(Circuit design text data)
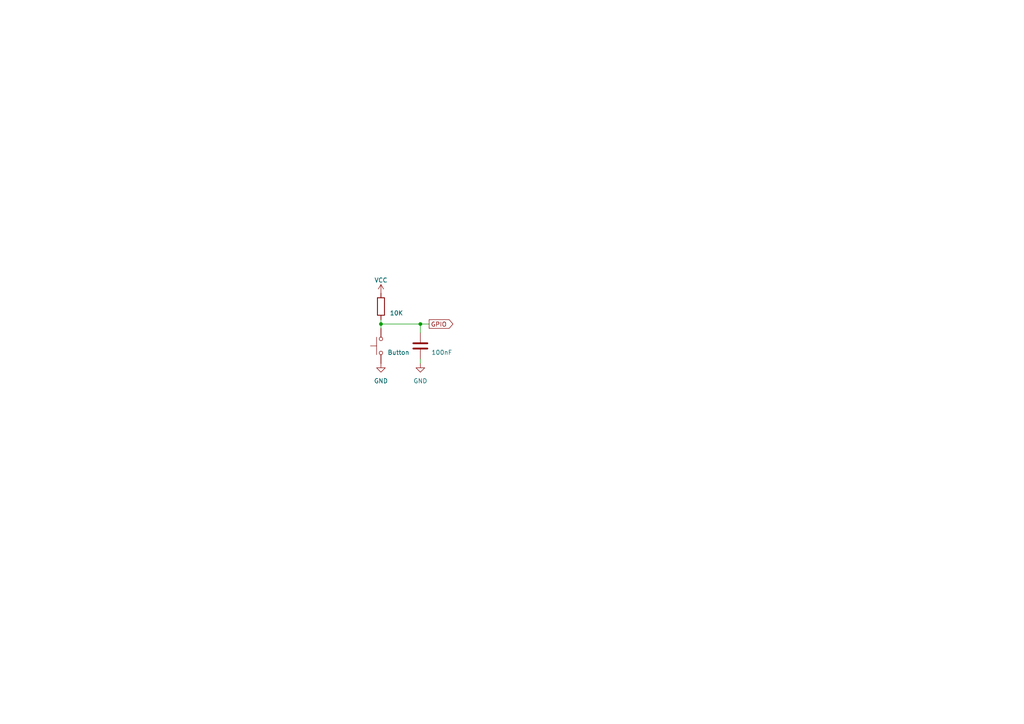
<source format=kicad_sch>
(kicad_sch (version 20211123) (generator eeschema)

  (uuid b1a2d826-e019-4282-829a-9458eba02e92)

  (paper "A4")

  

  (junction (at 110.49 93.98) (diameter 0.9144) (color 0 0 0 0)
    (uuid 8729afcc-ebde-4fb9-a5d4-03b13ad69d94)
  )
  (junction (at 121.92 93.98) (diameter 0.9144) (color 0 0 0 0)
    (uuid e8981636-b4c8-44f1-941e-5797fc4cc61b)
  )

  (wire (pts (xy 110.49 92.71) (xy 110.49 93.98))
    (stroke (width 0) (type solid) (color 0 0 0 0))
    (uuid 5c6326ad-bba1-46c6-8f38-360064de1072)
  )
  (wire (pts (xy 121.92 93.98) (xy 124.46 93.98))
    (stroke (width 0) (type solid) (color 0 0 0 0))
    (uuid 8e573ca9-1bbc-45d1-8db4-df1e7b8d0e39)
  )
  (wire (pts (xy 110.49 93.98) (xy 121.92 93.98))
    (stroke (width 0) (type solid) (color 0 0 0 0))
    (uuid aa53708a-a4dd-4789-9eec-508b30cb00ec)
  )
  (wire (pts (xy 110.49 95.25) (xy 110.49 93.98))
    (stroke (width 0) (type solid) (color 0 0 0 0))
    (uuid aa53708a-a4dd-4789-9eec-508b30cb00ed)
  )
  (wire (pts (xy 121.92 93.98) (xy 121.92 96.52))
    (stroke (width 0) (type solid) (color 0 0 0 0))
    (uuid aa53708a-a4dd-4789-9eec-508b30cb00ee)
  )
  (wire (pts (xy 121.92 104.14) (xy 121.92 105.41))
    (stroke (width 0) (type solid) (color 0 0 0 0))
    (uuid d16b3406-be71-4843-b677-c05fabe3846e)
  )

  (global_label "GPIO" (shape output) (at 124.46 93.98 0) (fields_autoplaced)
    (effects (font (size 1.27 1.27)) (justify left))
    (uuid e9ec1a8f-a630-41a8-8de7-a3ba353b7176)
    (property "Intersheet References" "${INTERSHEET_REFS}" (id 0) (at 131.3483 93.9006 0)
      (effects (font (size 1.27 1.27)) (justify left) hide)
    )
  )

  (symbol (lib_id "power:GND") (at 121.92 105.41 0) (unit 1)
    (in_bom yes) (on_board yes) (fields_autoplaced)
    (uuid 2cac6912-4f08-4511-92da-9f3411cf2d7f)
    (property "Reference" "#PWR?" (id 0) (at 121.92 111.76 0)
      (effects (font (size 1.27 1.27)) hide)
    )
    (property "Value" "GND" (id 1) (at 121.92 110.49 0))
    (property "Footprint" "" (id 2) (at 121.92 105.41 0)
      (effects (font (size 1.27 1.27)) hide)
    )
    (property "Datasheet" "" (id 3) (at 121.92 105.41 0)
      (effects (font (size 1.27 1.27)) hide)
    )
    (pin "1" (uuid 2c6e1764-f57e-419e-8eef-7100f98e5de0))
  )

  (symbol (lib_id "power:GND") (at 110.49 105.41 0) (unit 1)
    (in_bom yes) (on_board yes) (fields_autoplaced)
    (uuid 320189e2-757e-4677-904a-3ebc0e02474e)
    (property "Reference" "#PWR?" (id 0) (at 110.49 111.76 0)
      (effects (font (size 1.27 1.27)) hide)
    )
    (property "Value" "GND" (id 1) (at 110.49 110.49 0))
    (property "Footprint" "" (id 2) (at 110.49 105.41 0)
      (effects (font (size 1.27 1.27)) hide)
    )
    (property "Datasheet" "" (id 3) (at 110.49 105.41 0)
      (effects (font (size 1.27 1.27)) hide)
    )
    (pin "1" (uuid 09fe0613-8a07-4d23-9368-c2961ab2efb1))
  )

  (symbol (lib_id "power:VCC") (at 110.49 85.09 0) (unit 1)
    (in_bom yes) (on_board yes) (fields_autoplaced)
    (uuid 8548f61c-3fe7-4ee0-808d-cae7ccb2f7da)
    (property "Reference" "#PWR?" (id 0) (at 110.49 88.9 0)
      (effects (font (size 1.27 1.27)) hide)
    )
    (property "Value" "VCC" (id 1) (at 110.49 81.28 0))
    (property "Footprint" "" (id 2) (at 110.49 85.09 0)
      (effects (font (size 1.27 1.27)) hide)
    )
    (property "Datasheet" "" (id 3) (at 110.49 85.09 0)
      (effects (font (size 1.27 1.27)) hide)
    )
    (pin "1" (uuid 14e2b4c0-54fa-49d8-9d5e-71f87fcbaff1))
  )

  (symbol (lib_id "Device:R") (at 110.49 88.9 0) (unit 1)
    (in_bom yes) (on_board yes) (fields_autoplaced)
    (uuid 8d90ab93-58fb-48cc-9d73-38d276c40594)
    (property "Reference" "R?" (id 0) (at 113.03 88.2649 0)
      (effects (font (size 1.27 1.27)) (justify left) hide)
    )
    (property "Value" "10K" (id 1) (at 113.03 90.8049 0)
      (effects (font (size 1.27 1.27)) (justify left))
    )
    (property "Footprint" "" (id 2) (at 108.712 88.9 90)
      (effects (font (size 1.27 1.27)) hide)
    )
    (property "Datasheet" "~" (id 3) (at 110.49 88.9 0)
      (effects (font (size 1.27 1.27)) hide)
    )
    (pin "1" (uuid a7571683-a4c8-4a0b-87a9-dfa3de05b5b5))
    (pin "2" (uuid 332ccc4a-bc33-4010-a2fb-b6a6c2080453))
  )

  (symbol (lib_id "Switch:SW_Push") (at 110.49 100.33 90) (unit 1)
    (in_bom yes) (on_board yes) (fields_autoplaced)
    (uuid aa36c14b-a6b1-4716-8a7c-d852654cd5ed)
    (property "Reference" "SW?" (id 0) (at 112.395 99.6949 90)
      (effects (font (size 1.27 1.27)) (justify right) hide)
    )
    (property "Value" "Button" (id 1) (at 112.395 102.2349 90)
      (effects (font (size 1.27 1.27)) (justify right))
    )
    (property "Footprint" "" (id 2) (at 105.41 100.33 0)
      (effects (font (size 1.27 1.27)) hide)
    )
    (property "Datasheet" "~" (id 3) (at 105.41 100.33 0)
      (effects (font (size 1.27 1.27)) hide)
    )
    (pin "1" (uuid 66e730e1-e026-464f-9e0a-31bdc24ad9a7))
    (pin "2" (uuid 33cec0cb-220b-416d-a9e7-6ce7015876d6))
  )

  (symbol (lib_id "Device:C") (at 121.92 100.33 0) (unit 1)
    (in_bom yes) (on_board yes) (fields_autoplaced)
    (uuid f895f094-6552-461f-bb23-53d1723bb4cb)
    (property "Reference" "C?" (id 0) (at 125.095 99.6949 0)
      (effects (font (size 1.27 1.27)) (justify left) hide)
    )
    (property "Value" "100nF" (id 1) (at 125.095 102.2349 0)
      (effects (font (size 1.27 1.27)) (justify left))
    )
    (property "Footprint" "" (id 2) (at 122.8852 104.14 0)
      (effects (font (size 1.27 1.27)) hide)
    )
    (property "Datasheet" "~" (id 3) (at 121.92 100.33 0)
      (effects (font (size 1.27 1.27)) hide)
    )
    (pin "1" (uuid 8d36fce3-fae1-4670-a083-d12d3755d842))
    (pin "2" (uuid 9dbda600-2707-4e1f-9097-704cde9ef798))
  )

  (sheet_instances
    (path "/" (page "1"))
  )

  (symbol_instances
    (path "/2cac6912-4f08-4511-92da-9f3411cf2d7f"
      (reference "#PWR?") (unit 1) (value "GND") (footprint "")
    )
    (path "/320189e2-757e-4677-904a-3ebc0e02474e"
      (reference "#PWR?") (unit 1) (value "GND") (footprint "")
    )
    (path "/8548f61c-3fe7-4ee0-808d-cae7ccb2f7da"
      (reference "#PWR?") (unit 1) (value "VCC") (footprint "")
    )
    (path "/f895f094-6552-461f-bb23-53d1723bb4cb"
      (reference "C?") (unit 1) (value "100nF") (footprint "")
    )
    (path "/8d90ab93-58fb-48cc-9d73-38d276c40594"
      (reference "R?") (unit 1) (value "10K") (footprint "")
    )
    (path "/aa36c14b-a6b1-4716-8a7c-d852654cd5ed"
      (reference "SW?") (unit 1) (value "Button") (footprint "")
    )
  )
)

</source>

→ Job item:
Whenever a line in the data above contains the word "unit", include it in the tally, and report only the final number.

→ Solution for this exercise:
12